The Yamparika and Nokoni joined the Quahadi and Kotsoteka, camping at Chinaberry Trees, Palo Duro Canyon.

==His final battle==
While Horseback managed to prevent his Nokoni warriors' involvement in the Red River War in 1873–1874, Big Red Meat joined the hostile Comanche and Kiowa faction, uniting himself and his Nokoni warriors with Quanah Parker, Parua-o-coom (Bull Bear), Kobay-oburra (Wild Horse), Kobay-otoho (Black Horse), Isatai, and their Quahadi Comanche; to Mow-way (He pushing-aside or He pushing-in-the-middle, but usually called Shaking Hand) and his Kotsoteka; to Tabananika (Sound-of-the-Sunrise), Isa-rosa (White Wolf) and Hitetetsi (or Tuwikaa-tiesuat Little Crow), and their Yamparika. They were soon joined by some Kiowa led by Guipago, Satanta, Zepko-ete (Big Bow), Tsen-tainte (White Horse), and Mamanti (He Walking-above).

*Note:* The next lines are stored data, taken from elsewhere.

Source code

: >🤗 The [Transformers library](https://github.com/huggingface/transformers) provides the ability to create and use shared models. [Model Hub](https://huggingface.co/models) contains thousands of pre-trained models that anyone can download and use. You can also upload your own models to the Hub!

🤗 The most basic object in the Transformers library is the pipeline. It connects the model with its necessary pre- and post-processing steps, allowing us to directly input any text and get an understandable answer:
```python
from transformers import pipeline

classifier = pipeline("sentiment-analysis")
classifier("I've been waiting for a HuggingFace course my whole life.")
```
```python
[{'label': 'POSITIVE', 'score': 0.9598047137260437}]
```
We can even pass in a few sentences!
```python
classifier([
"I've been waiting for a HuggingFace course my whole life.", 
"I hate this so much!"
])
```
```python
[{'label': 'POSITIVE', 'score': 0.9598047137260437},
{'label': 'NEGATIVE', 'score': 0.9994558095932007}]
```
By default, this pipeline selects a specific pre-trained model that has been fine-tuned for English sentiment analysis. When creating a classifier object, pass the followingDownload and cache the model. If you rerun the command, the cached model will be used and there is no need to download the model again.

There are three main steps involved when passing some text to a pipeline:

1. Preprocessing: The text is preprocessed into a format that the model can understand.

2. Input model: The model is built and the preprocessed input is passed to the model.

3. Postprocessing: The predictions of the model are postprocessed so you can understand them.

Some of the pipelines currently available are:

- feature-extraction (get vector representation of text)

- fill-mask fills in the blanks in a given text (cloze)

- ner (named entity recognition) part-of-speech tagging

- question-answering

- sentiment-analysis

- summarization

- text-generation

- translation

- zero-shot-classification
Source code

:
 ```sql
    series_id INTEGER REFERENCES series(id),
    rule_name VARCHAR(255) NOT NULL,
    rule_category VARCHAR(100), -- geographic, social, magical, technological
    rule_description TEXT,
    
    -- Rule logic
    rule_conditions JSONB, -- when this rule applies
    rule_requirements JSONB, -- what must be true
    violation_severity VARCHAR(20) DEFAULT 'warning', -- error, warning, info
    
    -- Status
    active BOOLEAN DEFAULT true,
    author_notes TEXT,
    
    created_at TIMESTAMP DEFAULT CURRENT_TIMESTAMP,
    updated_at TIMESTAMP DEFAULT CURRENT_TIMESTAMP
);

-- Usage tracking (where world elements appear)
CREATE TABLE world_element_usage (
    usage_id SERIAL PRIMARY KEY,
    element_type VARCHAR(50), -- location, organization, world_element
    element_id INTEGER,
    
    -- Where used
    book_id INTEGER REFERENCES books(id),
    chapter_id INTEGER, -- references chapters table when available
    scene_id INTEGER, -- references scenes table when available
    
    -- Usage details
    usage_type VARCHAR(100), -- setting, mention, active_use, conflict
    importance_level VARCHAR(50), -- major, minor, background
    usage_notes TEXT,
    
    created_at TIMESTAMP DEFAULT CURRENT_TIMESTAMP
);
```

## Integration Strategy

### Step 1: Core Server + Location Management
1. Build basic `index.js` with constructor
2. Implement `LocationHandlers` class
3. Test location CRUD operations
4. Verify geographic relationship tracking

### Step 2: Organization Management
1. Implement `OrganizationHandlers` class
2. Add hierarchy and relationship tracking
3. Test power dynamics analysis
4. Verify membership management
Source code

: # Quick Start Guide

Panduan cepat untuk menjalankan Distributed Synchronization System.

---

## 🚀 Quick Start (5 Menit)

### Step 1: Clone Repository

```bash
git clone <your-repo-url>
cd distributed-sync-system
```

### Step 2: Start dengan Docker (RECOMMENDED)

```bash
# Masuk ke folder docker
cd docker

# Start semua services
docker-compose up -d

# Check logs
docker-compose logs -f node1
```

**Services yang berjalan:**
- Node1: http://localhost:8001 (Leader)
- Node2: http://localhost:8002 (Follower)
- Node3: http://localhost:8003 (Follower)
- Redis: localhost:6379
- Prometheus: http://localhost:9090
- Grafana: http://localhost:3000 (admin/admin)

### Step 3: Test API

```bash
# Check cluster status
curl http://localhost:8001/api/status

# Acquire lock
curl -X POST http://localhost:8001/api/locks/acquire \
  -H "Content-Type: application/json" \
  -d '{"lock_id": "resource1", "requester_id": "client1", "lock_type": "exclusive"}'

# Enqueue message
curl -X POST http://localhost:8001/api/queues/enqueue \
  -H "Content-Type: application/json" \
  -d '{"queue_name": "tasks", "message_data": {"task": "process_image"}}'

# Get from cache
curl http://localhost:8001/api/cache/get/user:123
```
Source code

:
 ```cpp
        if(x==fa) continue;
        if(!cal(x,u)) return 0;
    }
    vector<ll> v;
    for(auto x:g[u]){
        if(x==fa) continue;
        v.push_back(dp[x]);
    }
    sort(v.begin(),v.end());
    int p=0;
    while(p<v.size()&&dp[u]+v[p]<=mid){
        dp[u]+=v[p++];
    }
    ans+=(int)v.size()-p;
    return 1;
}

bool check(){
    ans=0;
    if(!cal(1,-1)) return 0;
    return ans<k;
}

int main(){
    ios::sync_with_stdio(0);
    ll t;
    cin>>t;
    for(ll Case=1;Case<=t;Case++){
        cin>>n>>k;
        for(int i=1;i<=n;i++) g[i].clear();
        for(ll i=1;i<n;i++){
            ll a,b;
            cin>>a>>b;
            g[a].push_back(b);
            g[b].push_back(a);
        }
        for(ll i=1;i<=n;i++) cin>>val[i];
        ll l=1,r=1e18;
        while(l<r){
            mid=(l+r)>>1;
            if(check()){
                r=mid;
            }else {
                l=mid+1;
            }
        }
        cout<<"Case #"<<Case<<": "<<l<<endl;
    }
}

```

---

==Imprisonment and death==
Big Red Meat was involved in the campaign led by Colonel Ranald Mackenzie with his 4th Cavalry Regiment (United States) against Quanah Parker and his followers through late 1874 and into 1875 in the Staked Plains. He was also in the battle of Palo Duro Canyon, where the Army destroyed five Native American villages on September 28, 1874. Mackenzie's final blow to the Native Americans' will was the killing of 1,000 of their horses in Tule Canyon. On November 5, 1874, Mackenzie's forces won a minor engagement, his last, with the Comanches. Big Red Meat surrendered on October 23, after a fight against Maj. Schofield's 10th Cavalry companies near Elk Creek, and was jailed at Fort Sill. In March 1875, Mackenzie assumed command at Fort Sill and control over the Comanche-Kiowa and Cheyenne-Arapaho reservations.
After the Palo Duro campaign (1874) and the surrender of the last hostile Comanche groups coming back from the Staked Plains, the nine remaining Comanche men were sent to Fort Marion, Florida. Big Red Meat died in captivity in the icehouse of Fort Sill on January 1, 1875.